There was always something different about the young Dale. "I just wanted out," he said. "We came from Zimbabwe way back and my whole family lives in the town now. Something just struck me that I didn't want to do this, that I didn't want to be like everybody else. I was completely different to everyone in the family, the only guy who went to a hostel, the only one who didn't want to live at home."
Steyn is a natural athlete and if he had not had the talent to bowl as fast as anybody on the planet he might have prospered at something else. His dad was a greenkeeper for a while and the son was, briefly, a formidable golfer. But, then again, he might never have managed to leave his small town and the bush where he spent his formative days.
That cricket grabbed his attention was probably down to a school teacher called Vaughan Wright, who told him that if he wanted to play cricket seriously he had to move away to school.
He went to Johannesburg, 350 miles down the road, when he was 12 years old. A fellow pupil was the younger brother of Graeme Smith, now the captain of South Africa. The arrangement lasted for a term, then Steyn's family came for him. "They wanted me back home, they missed me so much."

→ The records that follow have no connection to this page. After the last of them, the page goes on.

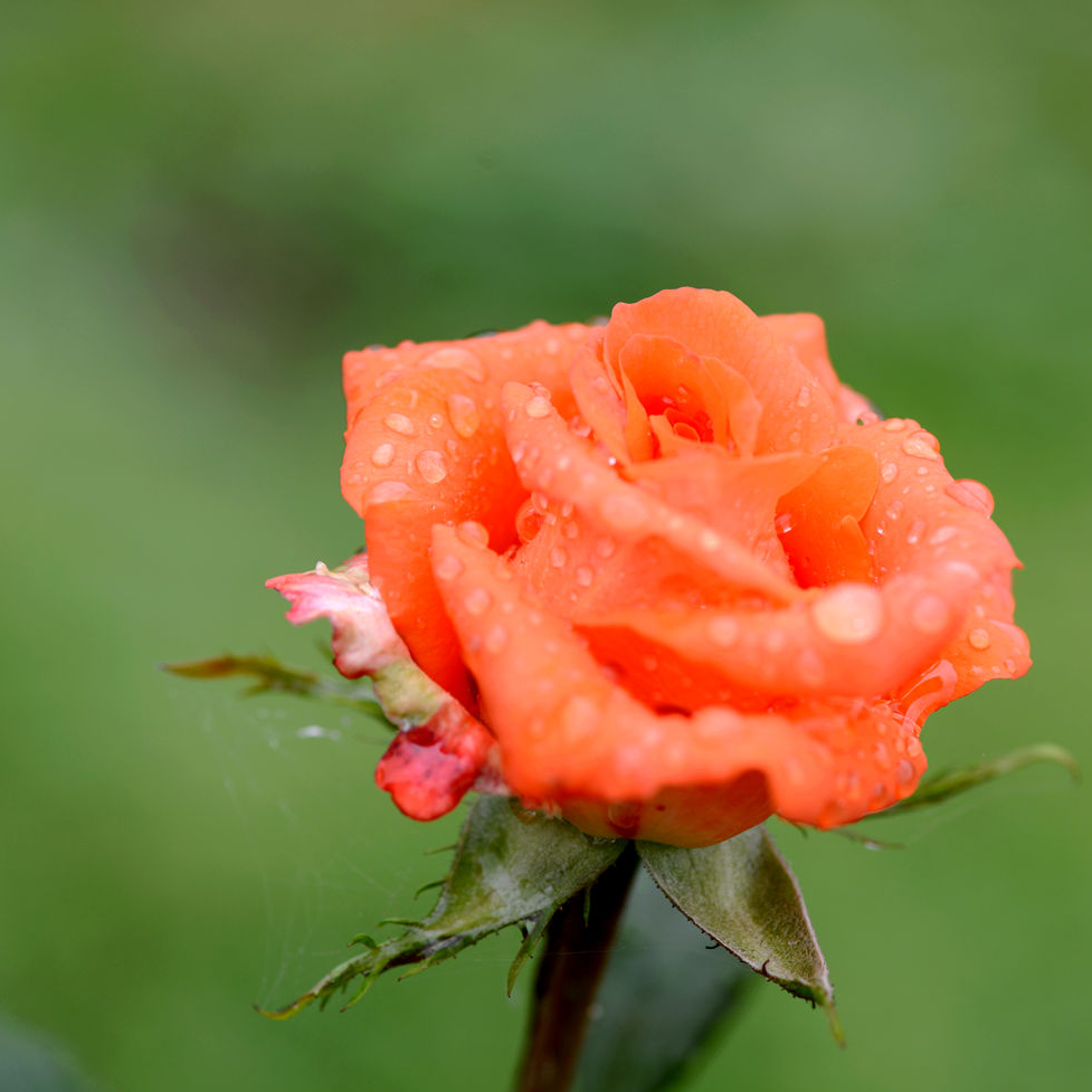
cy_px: 535
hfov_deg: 12.7
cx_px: 801
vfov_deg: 12.7
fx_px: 4890
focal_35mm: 137
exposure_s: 1/320
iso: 160
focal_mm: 105
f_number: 5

But young Dale still wanted a way out and he next went to a school 75 miles away, where he stayed in a hostel during the week. At weekends he played club cricket and it was clear then that he had something his peers did not – raw pace. It remains cricket's most potent weapon.

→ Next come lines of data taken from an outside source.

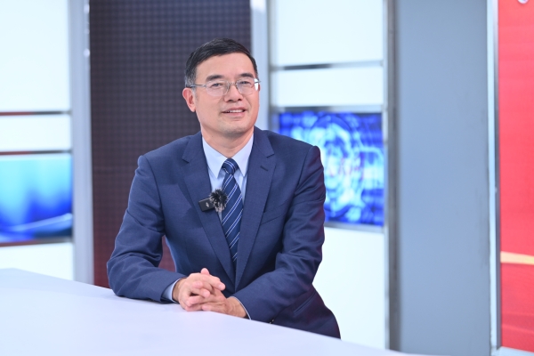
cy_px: 178
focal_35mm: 105
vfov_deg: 13.0
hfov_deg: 19.5
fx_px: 1557
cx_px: 267
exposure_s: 1/160
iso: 500
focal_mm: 105
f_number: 2.8
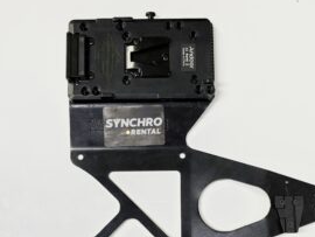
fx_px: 619
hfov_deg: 28.5
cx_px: 187
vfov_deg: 21.6
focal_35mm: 68
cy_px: 150
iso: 50
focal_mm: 5.96
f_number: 1.6
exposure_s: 1/50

"But it never crossed my mind to be a cricketer," he said. "I wanted to be a photographer. I was in this small town and that was that. I wanted to leave but if I could get to school about 120 kilometres away from my home town it was going to be a lot more difficult to go the next 400 kilos to Johannesburg and I didn't think it was ever going to happen."
Steyn finished high school and went to the small Lesotho cricket academy – "I was basically forced" – before being encouraged to go to the more visible equivalent in Pretoria. It was there that, as he put it, he was snapped up, having been spotted bowling in the nets at batsmen who were gathering for the 2003 World Cup.
It took the former Test batsman Daryll Cullinan to make sure he was propelled into the Titans provincial team, after he was overlooked for a contract. Seven first-class games and he was playing for South Africa. It was a daunting journey for a 21-year-old from Phalaborwa to Port Elizabeth – something over 1,000 miles by road and a light year in cultural terms.
"I was nowhere near ready," he said. "I wasn't emotionally mature enough to handle it [or] financially fit to handle it. I am a boy from the bush. It's where I grew up, barefoot, running through the bush, not scared of anything. I still fish now, I still know my way around the bush, I know what to do and what not to do with snakes, animals, water."
What a bowler he threatens to become. Two summers, or part-summers, with Essex and Warwickshire helped his education. He has 120 Test wickets and since he turned 25 only on Friday anything is possible if he stays fit and hungry.
"I'm still not the finished article, never will be," Steyn said. "I had a good season but you've still got to take your wickets all over again, it doesn't matter who you are. But I'm here because my team knows I can get the best players out sometimes. That's why I get the responsibility of the new ball and I love it."
Home now is Cape Town and although he knew it was for him immediately, he will never be a cosmopolitan man – "I can't do corporate golf and business lunches, I like to fish."
He has 30 pairs of cricket shoes now and if he is as good as his reputation hints, by the end of the summer he might have the same number of English wickets.